Eh! qui sait! peut-être que cette vieille Excellence de von Bissing songe à le mettre en vente, cet ouvrage qui a troublé Munich, Cologne et Berlin. Notre gouverneur fait installer, à ses frais évidemment, à tous les carrefours, dans tous les coins, sur toutes les places de Bruxelles des aubettes d'une élégance toute teutonne, où s'étalent des karicatures d'une finesse kolossale, des journaux austro-gothiques, des petits livres et des cartes postales illustrées à l'usage d'un public spécial qui a beaucoup de kulture et peu de marks.
Nous attendrons donc que le fameux livre nous arrive par la voie hiérarchique; car chacun sait que nous ne pouvons, nous, recevoir ni brochures ni journaux, pas même Ma Jeannette. Nous avons les Allemands, et ça doit nous suffire.
Mais ce livre! ce livre!
Qu'est-ce qu'il a bien pu dire pour mettre sens dessus dessous les cardinaux von Bettinger et von Hartmann qui se sont empressés de télégraphier à sa très luthérienne Majesté que ce livre les plongeait dans la désolation et qu'ils allaient se plaindre au Souverain Pontife?
Évidemment, les choses révélées doivent être énormes, énormes d'abord pour avoir réussi à faire rougir des Allemands, énormes surtout pour avoir pu indigner le sain des sains, le Kaiser.
Au fond, chacun le sait, l'Empereur se moque pas mal des catholiques et du catholicisme, puisque étant l'inkarnation de son dieu sur terre, il n'a pas de comptes à régler avec notre Dieu qu'il ignore. Mais, s'il se soucie peu des catholiques, en tant que catholiques, il s'en occupe en tant que chair à canon. Et comme il y en a pas mal de kilos dans l'Empire, ça compte.
Or, tous les Allemands, pêle-mêle, sont à la guerre. L'auteur du livre en question a des raisons de se plaindre de la façon dont cette soldatesque fait la guerre non pas au point de vue de la technique, mais au point de vue de la barbarie des procédés envers les catholiques. Si l'écrivain a jeté à tous les vents sa protestation, c'est qu'il a eu de sérieuses raisons de le faire.

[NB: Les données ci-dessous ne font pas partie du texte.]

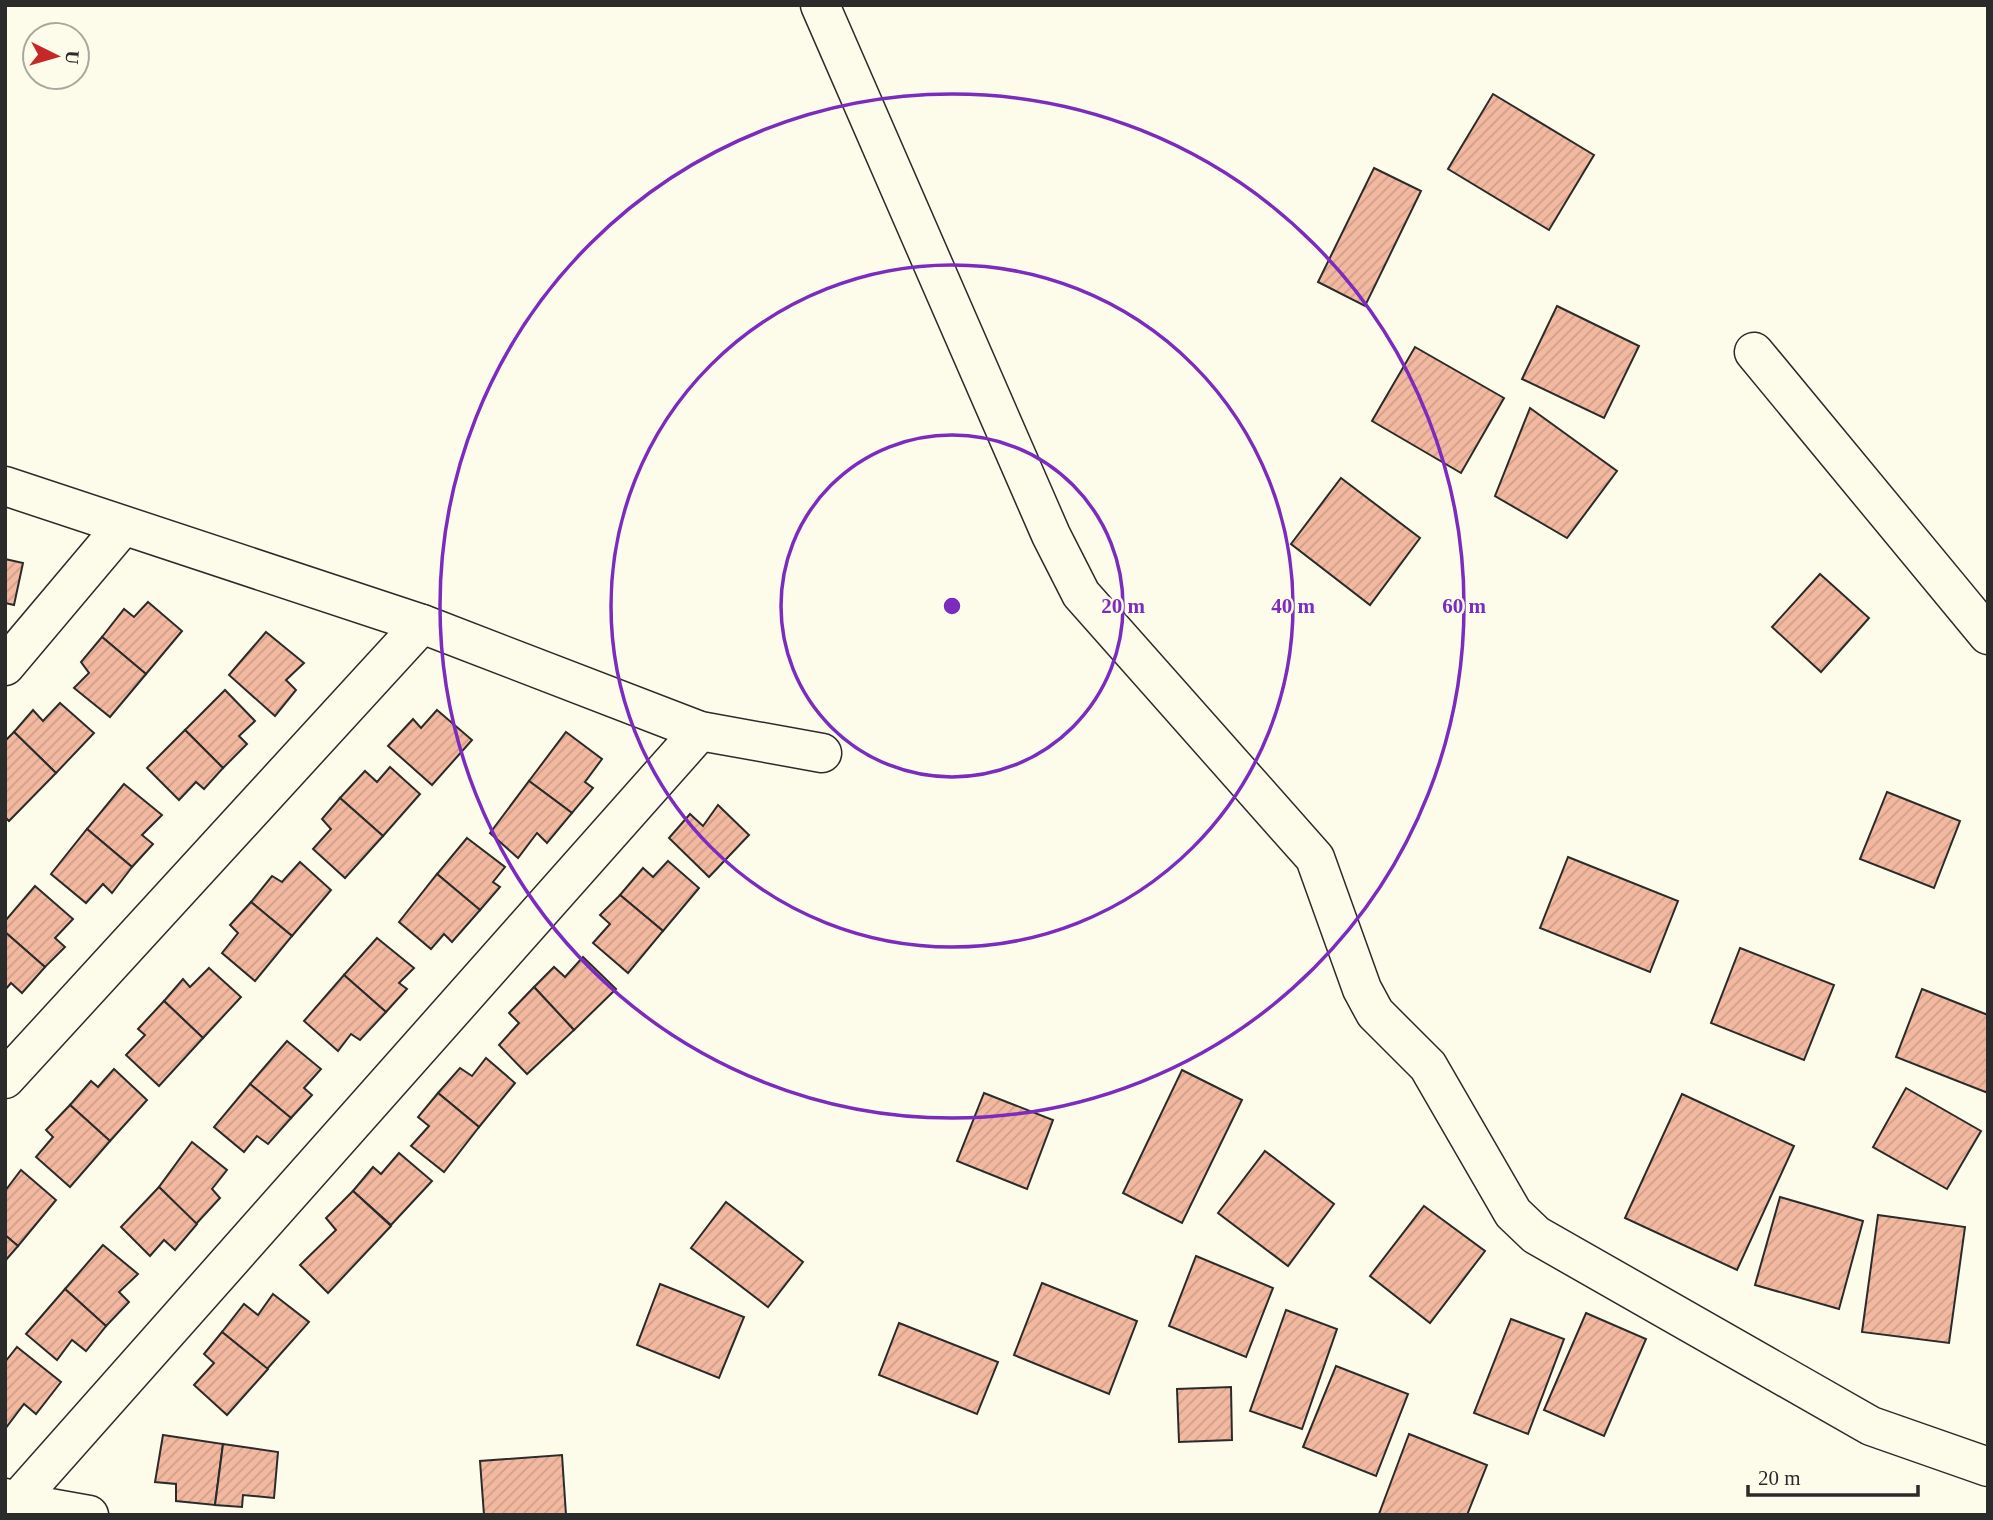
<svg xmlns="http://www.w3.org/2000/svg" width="1993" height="1520" viewBox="0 0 1993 1520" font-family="'Times New Roman',serif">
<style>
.building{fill:url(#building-hatch);stroke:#2b2b2b;stroke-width:2}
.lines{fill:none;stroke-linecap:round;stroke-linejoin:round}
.minor-casing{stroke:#2b2b2b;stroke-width:41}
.minor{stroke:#fdfbea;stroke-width:38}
.ring{fill:none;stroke:#7b2cbf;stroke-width:3.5}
.centre{fill:#7b2cbf;stroke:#fdfbea;stroke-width:3.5}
.ring-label{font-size:21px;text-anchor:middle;font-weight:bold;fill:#7b2cbf;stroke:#fdfbea;stroke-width:5;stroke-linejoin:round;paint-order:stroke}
</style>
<defs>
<pattern id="building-hatch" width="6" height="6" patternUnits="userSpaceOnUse" patternTransform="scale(1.75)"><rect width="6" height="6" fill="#f2b8a0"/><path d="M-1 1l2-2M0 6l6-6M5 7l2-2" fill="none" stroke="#d09e8a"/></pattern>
</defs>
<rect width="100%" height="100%" fill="#fdfbea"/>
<g class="building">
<polygon points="1493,94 1594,155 1549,230 1448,169"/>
<polygon points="1374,168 1421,191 1365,306 1318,282"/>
<polygon points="1557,306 1639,346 1604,418 1522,379"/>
<polygon points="1415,347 1504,398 1461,473 1372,421"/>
<polygon points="1530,408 1617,471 1567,538 1495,496"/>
<polygon points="1341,478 1420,538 1370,605 1291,544"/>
<polygon points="5,559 23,563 14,605 5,603"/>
<polygon points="1820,574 1869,618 1821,672 1772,627"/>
<polygon points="148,602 182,631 146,674 102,637 124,609 134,617"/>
<polygon points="266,632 304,663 286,680 296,690 275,716 229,675"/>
<polygon points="102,637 146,674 110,717 74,688 89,673 81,662"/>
<polygon points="225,690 255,721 239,736 247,744 223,768 185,730"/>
<polygon points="60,703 94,733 56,773 14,732 33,710 43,721"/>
<polygon points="437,710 472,740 432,785 388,746 413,719 421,728"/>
<polygon points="185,730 223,768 204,789 196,782 179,800 147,768"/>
<polygon points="14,732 56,773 9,821 5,817 5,741"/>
<polygon points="566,732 602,759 585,782 593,788 572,813 529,781"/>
<polygon points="390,767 420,794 383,836 340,798 365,771 377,782"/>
<polygon points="529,781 572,813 547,843 537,833 518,858 490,833"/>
<polygon points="124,784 162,815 142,835 153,844 132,867 87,829"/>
<polygon points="1887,792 1960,821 1934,888 1860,859"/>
<polygon points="340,798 383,836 345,878 313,849 331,829 322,819"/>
<polygon points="718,805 749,835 709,877 669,838 690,814 703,826"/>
<polygon points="87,829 132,867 112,893 103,884 86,903 51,874"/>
<polygon points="467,838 505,867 493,882 500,887 480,910 437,874"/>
<polygon points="1568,857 1678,901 1650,972 1540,928"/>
<polygon points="668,861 699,888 663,931 620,895 643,868 653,877"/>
<polygon points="300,862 331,890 292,936 251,902 272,876 282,882"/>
<polygon points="437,874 480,910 452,942 444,934 431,949 399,922"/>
<polygon points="35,886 73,919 55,938 65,947 45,967 5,932 5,921"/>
<polygon points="620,895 663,931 628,973 593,943 610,924 600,915"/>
<polygon points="251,902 292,936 255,981 222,953 238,933 230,925"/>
<polygon points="5,932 45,967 22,993 11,983 5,990"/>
<polygon points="377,938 414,968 399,983 407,989 386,1012 344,975"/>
<polygon points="1740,948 1834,985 1804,1060 1711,1023"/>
<polygon points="583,957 616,989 574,1030 534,987 554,967 565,977"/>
<polygon points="209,968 241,997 203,1038 164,1001 183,979 190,987"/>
<polygon points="344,975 386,1012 360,1040 351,1034 338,1051 304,1021"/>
<polygon points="534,987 574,1030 527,1074 499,1045 519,1023 509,1013"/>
<polygon points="1922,989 1988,1015 1988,1093 1896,1057"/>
<polygon points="164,1001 203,1038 159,1086 126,1055 145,1035 138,1029"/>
<polygon points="287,1041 321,1069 304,1088 312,1095 291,1118 250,1084"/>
<polygon points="486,1058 515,1083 479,1127 438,1093 460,1068 472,1076"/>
<polygon points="114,1069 147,1100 110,1141 70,1105 91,1081 98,1087"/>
<polygon points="1182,1070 1242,1100 1182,1223 1123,1193"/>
<polygon points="250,1084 291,1118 268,1144 257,1136 244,1152 214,1127"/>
<polygon points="1906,1088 1981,1131 1947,1189 1873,1147"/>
<polygon points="438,1093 479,1127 444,1172 411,1146 429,1126 418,1117"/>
<polygon points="984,1093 1053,1120 1027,1189 957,1161"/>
<polygon points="1682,1094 1794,1146 1737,1270 1625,1218"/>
<polygon points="70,1105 110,1141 70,1187 36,1157 53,1137 46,1130"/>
<polygon points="192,1142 227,1170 212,1189 220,1198 196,1224 159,1187"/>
<polygon points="1265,1151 1334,1204 1288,1266 1218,1213"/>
<polygon points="399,1153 432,1181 391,1225 353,1191 373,1167 381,1174"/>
<polygon points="21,1170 56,1200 18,1246 5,1235 5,1191"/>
<polygon points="159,1187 197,1224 175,1250 164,1240 150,1256 121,1227"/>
<polygon points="353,1191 391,1226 328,1293 300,1265 336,1230 326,1218"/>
<polygon points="1780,1197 1863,1221 1839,1309 1755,1285"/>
<polygon points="726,1202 803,1262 768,1307 691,1248"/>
<polygon points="1424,1206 1485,1251 1430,1323 1370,1276"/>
<polygon points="1878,1215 1965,1227 1949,1343 1862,1332"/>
<polygon points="5,1235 18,1246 5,1261"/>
<polygon points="103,1245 138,1274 119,1292 129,1302 106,1326 65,1289"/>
<polygon points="1196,1256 1273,1288 1246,1357 1169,1326"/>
<polygon points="1042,1283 1137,1321 1109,1394 1014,1355"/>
<polygon points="660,1284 744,1317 719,1378 637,1345"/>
<polygon points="65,1289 106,1326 86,1351 72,1340 57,1360 26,1334"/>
<polygon points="273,1294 309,1322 267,1369 222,1332 244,1304 258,1315"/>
<polygon points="1286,1310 1337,1329 1302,1429 1250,1411"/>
<polygon points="1586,1313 1646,1339 1604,1436 1544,1410"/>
<polygon points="1511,1319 1564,1339 1528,1434 1474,1413"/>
<polygon points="899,1323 998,1362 977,1414 879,1375"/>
<polygon points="222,1332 268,1369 227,1415 194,1385 214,1363 204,1354"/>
<polygon points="17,1347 61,1382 36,1414 24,1404 5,1429 5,1362"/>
<polygon points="1336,1366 1408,1394 1376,1476 1303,1447"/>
<polygon points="1231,1387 1232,1440 1179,1442 1177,1389"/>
<polygon points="1409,1434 1487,1465 1467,1515 1379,1514"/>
<polygon points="163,1435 223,1444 215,1505 176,1501 176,1484 155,1482"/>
<polygon points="223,1444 278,1452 274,1498 243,1495 242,1507 215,1505"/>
<polygon points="562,1455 566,1515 484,1515 480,1461"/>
</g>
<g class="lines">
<g class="minor-casing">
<g id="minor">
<polyline points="820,5 1051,535 1081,594 1315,858 1362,989 1375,1013 1428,1066 1513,1213 1536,1235 1871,1426 1988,1467"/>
<polyline points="1754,352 1988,635"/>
<polyline points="5,486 422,624 700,731 822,753"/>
<polyline points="5,666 123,526"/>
<polyline points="5,1079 422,624"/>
<polyline points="5,1498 16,1502 89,1515"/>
<polyline points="16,1502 700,731"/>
</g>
</g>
<use href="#minor" class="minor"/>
</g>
<g class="ring">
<circle cx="952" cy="606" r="171"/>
<circle cx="952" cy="606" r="341"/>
<circle cx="952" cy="606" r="512"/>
</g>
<circle cx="952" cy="606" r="10" class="centre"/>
<g class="ring-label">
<text x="1123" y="613">20 m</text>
<text x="1293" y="613">40 m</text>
<text x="1464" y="613">60 m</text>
</g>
<rect width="1993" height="1520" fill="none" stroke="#2b2b2b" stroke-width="14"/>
<g transform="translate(56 56) rotate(95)"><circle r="33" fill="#fdfbea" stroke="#a9a89e" stroke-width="2"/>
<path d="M0-5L12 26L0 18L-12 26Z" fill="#c62828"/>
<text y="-10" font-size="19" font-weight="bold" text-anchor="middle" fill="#2b2b2b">U</text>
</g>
<path d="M1748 1485v10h170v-10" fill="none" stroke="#2b2b2b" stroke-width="3.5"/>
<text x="1758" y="1485" font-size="21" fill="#2b2b2b" stroke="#fdfbea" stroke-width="5" paint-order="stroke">20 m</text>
</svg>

Qu'a-t-il pu dire? Cherchons. Ne parlons pas de la France; nous avons, hélas! assez et trop à dire de ce qu'ont fait en Belgique les doux sujets du plus doux des souverains.
Systématiquement, ils ont essayé de démolir l'église métropolitaine de Saint-Rombaud à Malines. Ce n'est pas de leur faute, si nous n'avons pas à pleurer sur ses ruines. Une fois le coup fait, ils ont bien essayé de dire que c'étaient les Belges qui avaient bombardé la cathédrale (voyez cliché Reims). Ils ont depuis avoué leur bel exploit dans le n° 6 de l'Illustrirter Kriegskurier (encore un fameux spécimen de haute kulture, celui-là!). En effet ils y impriment ce charabia charmant: «Notre vue montre la cathédrale de la côté de Bruxelles, donc la côté laquelle a été exposée au bombardement des obus allemands. Comme on peut voir la cathédrale est restée presque intacte.»
Presque intacte! Est-ce regret? Est-ce ironie?